• _Trecho do texto_
^^^^^^^^^^^^^^^^

Eu morava em um desses prédios perto da universidade, com várias kitnets que eram alugadas para estudantes. Uma das minhas vizinhas guardava o sangue menstrual dela em um pote de plástico. O pote ficava em cima de uma mesa na sala, e todo mês ela abria e colocava o sangue que estava no coletor menstrual. Ela ficou uns dois anos assim, guardando o sangue no pote sem nenhum tipo de acondicionamento especial nem nada. Até que um dia alguém do prédio fez algo ruim para ela, e ela ficou muito, mas muito brava. Ela entrou em casa, pegou o pote, abriu a tampa e jogou tudo o que tinha dentro em cima da pessoa.

^^^^^^^^^^^^^^^^

• _Registros fornecidos_
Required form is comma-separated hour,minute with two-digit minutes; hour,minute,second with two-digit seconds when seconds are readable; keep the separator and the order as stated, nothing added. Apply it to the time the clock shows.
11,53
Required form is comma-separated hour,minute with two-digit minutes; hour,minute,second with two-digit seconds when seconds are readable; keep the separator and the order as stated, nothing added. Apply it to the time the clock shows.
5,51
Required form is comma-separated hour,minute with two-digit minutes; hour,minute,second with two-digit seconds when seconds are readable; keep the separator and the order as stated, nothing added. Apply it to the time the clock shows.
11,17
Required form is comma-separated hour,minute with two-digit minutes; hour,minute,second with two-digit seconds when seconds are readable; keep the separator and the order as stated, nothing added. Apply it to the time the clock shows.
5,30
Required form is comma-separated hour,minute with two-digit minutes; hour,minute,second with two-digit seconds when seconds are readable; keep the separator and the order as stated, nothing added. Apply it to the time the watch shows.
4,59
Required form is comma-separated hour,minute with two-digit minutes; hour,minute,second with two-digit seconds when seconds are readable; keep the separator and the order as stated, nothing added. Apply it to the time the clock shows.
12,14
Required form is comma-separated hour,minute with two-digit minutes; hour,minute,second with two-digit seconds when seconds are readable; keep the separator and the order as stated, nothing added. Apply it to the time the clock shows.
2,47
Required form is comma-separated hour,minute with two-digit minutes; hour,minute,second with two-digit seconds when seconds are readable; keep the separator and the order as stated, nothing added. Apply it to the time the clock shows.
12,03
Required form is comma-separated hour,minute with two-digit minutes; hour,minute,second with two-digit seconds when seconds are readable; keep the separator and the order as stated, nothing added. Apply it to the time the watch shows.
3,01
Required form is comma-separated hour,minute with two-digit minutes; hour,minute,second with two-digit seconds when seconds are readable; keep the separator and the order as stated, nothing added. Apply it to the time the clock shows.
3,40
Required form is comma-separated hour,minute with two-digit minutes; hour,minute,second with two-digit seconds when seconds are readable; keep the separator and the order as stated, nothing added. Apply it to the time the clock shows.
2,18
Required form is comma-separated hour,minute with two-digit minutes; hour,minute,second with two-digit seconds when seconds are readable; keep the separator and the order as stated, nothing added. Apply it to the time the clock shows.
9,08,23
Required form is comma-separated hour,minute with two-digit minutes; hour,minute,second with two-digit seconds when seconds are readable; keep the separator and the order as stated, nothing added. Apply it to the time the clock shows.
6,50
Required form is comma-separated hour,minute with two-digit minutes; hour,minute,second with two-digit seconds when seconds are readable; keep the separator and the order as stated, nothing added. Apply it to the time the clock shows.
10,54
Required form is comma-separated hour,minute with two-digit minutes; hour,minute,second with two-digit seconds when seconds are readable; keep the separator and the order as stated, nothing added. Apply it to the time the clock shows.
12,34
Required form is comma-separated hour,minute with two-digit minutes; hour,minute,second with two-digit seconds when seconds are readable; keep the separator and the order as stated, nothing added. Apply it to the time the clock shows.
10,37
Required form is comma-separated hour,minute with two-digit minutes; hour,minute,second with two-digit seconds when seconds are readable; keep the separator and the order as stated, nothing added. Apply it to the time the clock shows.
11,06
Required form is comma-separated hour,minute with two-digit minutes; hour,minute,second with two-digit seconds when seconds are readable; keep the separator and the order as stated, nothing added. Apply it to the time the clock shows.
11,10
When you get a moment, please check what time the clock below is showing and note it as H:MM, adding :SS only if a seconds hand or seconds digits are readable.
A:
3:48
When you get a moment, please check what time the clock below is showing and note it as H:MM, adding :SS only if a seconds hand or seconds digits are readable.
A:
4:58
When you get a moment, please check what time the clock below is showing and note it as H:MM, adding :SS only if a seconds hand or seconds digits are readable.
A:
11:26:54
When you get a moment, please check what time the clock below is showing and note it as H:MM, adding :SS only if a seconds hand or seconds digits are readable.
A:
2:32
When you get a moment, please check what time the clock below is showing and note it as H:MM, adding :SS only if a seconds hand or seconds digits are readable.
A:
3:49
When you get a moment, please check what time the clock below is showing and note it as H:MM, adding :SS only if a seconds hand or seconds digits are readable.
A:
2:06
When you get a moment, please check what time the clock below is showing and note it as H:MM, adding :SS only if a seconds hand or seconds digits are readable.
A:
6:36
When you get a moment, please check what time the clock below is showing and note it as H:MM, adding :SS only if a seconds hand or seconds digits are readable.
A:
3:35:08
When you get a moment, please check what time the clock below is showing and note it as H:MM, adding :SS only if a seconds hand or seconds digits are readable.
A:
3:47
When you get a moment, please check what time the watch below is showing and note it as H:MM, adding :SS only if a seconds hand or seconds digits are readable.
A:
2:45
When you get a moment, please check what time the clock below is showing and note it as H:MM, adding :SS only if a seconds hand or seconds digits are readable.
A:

^^^^^^^^^^^^^^^^

• _Objetivo da tarefa_
No trecho, que ações a vizinha realiza logo depois de ficar "muito, mas muito brava"? Liste-as na ordem em que aparecem.

• _Resposta escrita_
1. Entrou em casa.
2. Pegou o pote.
3. Abriu a tampa.
4. Jogou tudo o que tinha dentro em cima da pessoa.